G.I. Joe. (F-Yeah!) Coming soon to a movie latrine near you.And featuring, of course, another Double-Gun-Fisted Super Fighter Chick, jumping to and fro, swinging high and low, firing two guns a'glow in combat lingerie and high heels. ("The Baroness," depicted above, looks like she's about to be violently expelled in a double-barreled bullet spew from the anus of an Area 51 War Ship, doesn't she?)
Me thinks, upon some celestial contemplation and calibration with the Great Platypus, that the monstrously ridiculous G.I. Joe Movie Trailer currently polluting the airwaves (and clogging the PMMF) makes for a few salient observations.
One, does it seem like good timing -- or taste -- for Hollywood to drop upon the world another hyperbolic, militaristic movie turd celebrating the super strength, super glory and super technological destructivity of the U.S. Super Fighting Super Forces? It's ... well ... it's not good.
And what are we to make of this repetitious movie icon of the Hot Lead Warrior Chick, clad in battle thongs and pointy breast molds, hoisting two-fisted iron anvils that spray streaks of bullets while somersaulting and landing in sassy snarling poses?The PMMF may be providing commentary on the male sexist ego, suggesting that it's too threatening to have a chick who can hold her own in battle with just one gun -- so let's make her a fantastical superhuman warrior babe who flits about with two barrels a'blazin'. Also, if the guns gripped by these celluloid female fantasy figures are to be considered symbolic phalluses, well ... draw your own conclusions.

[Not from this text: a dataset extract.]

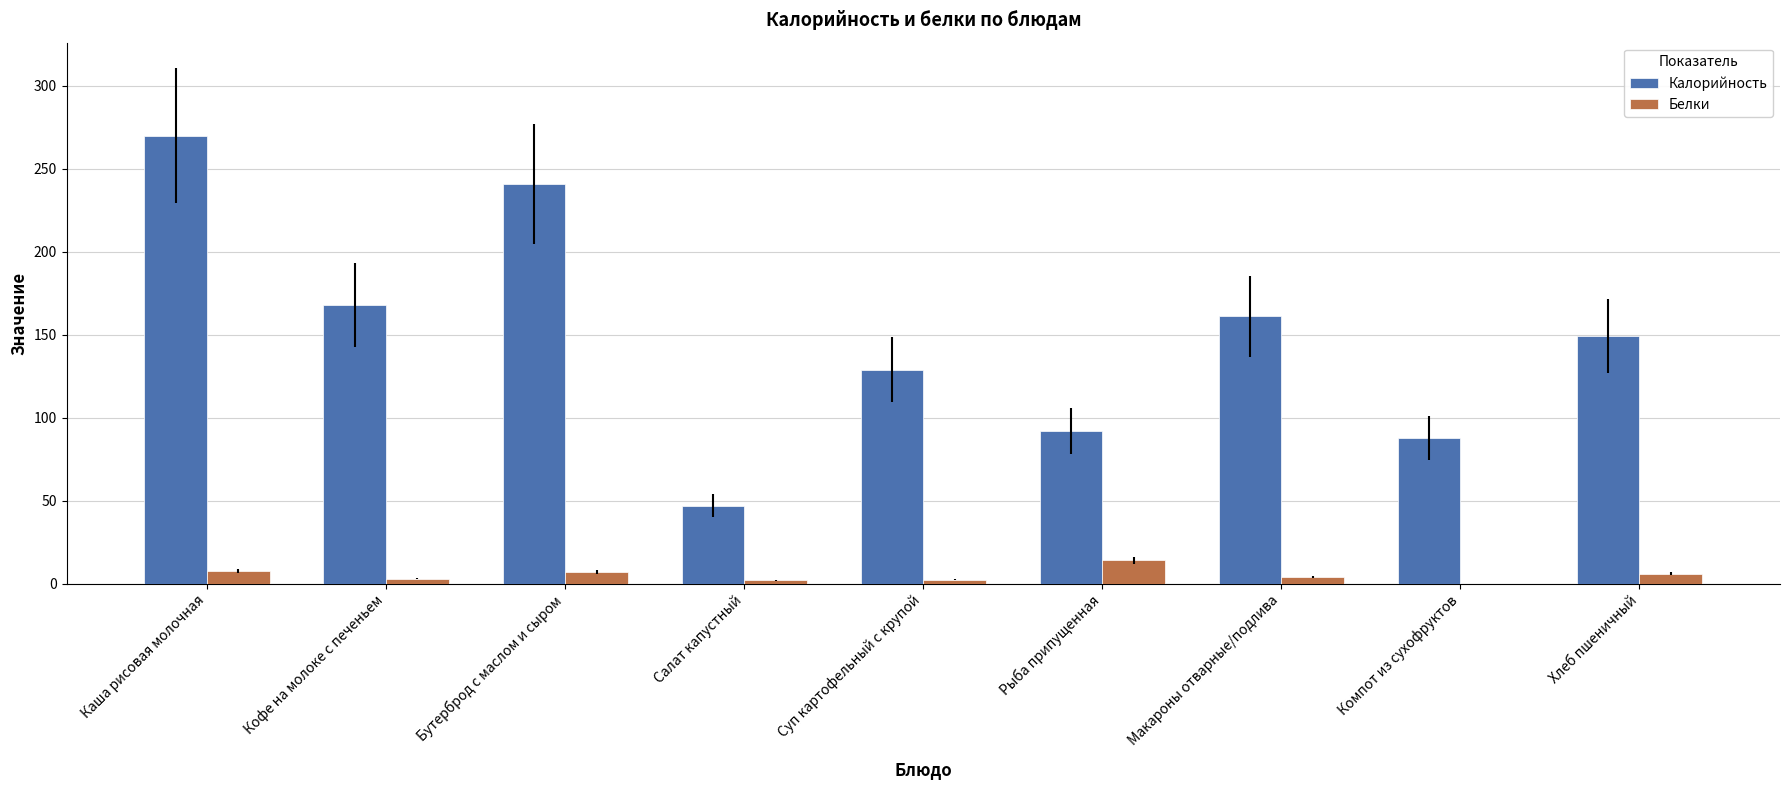

Between Рыба припущенная and Макароны отварные/подлива, which series saw the biggest shift?

Калорийность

Or perhaps it's not that at all, and it's empowering for women movie-goers to bask in the plausibility of the two-gun-handed, ass-kickin' femme fatale?
One thing's for sure; it's a proven movie gimmick. Big Hollywood has always gotta stick this absurd, double-blastin' female fighter in the melee. The omnipresence of this character, alone, probably guarantees 30-50 million pulpy brained male ticket buyers per flick.

Call me a sexist pig, but Angelina Jolie -- the reigning Queen of the Dual-Pistoled Chick Stance -- sure has some spindly thin arms
tobe lifting all that heavy metal and aiming with such precision. She's an excellent ambidextrous pistolera while splayed on the hood of a speeding sports car, though. I wonder ... does being a proponent of peace and salvation for adoptive children in war- and famine-ravaged Africa jive well with the blood-bath gun orgies globally propagated in her movies? Just a thought ...
And Pamela Anderson, in the 1996 Barb Wire laughfest, could shoot flames from one of her hand cannons without ever running her mascara or messing up the hair. All the while in those crazy stiletto boots.If I were a warrior chick, I'd go for some designer Nikes. Or at least flats. Those high-heels are murder when doing all that killin'.